[Instruksi]:
A. Menurut teks tentang dwelling time, berapa lama dwelling time pada semester I-2017?
B. Tentukan apakah setiap pernyataan berikut sesuai dengan teks tentang dwelling time, dan kutip kata-kata teks yang menentukannya. (i) Tahun lalu waktu bongkar muat barang berhasil ditekan menjadi 2,9 hari. (ii) Peralatan untuk mengakomodasi arus barang sudah memadai. (iii) Ongkos pengusaha menjadi lebih murah ketika barang tertahan lebih lama di gudang.
C. Tolong salin persis bagian teks tentang dwelling time, dari "JAKARTA. Waktu bongkar" sampai "juga masih kurang.".

[Teks Sumber]:
----------

JAKARTA. Waktu bongkar muat barang atau
dwelling time kembali naik. Pada semester I-2017,
dwelling time kembali menjadi 3,5 hari. Padahal, pada tahun lalu waktu bongkar muat barang mampu ditekan menjadi 2,9 hari. Naiknya angka
dwelling time ini berdampak terhadap kegiatan logistik. Ongkos yang harus dikeluarkan pengusaha semakin mahal ketika barang tertahan lebih lama di gudang. Kementerian Perhubungan berdalih, kenaikan angka
dwelling time akibat arus barang melonjak, seiring tingginya permintaan barang selama momentum Lebaran, kemarin. Celakanya, peralatan untuk mengakomodasi arus barang juga masih kurang.

----------

[Daftar Item]:

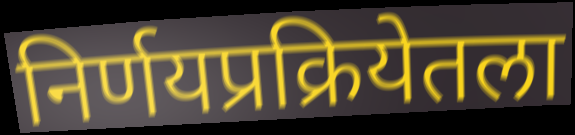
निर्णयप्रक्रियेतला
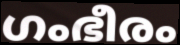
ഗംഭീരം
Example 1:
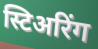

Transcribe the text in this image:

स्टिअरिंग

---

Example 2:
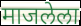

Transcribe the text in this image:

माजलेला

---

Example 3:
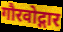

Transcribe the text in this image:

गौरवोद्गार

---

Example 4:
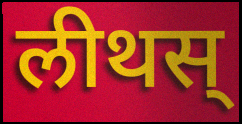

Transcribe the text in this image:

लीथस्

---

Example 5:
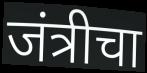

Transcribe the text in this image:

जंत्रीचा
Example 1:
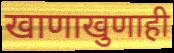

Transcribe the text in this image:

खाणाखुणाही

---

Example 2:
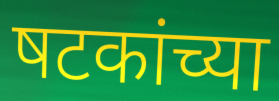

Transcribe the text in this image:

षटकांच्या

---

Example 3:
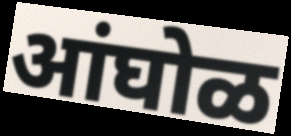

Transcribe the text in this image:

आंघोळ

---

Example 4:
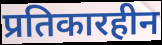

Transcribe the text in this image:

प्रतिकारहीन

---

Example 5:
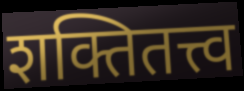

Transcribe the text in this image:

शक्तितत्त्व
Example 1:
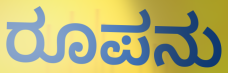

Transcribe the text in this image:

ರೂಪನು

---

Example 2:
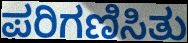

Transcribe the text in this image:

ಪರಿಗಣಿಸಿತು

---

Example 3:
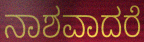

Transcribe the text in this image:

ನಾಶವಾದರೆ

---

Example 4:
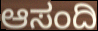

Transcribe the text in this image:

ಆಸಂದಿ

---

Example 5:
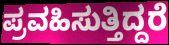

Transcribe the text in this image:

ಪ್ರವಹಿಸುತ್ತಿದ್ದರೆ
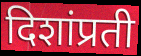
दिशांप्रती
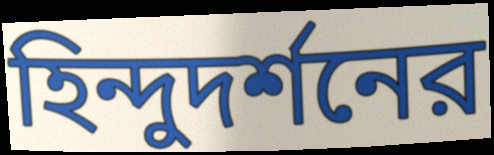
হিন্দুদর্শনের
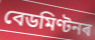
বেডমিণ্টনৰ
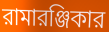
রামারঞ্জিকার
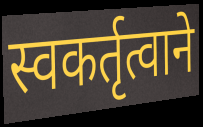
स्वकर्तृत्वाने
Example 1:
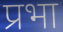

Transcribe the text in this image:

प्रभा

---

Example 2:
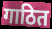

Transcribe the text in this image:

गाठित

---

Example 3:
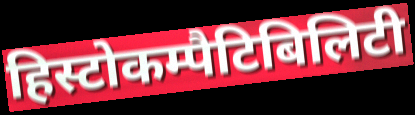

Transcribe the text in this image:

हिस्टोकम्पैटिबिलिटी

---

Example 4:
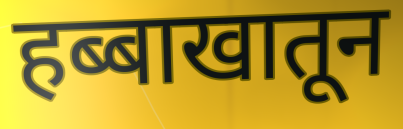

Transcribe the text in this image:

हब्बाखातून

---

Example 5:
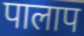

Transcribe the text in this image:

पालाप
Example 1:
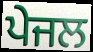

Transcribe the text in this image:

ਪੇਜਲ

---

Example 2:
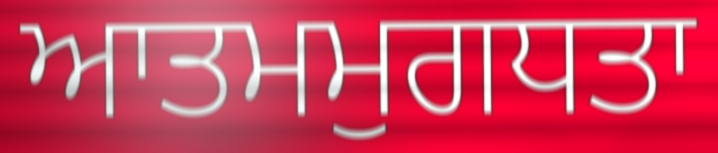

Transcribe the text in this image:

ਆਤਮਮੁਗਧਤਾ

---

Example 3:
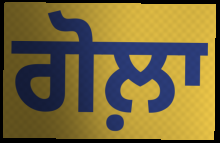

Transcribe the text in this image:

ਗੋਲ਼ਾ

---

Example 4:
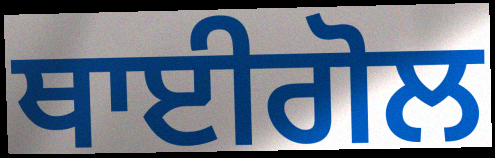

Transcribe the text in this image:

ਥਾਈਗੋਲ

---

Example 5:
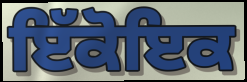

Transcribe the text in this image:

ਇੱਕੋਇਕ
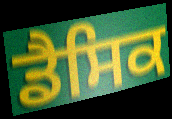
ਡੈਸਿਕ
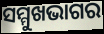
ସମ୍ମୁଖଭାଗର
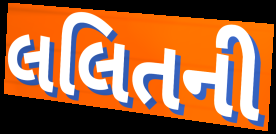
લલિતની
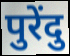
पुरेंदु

----------

[Kunci Jawaban]:
A. 3,5 hari.

B.
(i) Ya: "pada tahun lalu waktu bongkar muat barang mampu ditekan menjadi 2,9 hari"
(ii) Tidak: "peralatan untuk mengakomodasi arus barang juga masih kurang"
(iii) Tidak: "Ongkos yang harus dikeluarkan pengusaha semakin mahal ketika barang tertahan lebih lama di gudang"

C.
JAKARTA. Waktu bongkar muat barang atau
dwelling time kembali naik. Pada semester I-2017,
dwelling time kembali menjadi 3,5 hari. Padahal, pada tahun lalu waktu bongkar muat barang mampu ditekan menjadi 2,9 hari. Naiknya angka
dwelling time ini berdampak terhadap kegiatan logistik. Ongkos yang harus dikeluarkan pengusaha semakin mahal ketika barang tertahan lebih lama di gudang. Kementerian Perhubungan berdalih, kenaikan angka
dwelling time akibat arus barang melonjak, seiring tingginya permintaan barang selama momentum Lebaran, kemarin. Celakanya, peralatan untuk mengakomodasi arus barang juga masih kurang.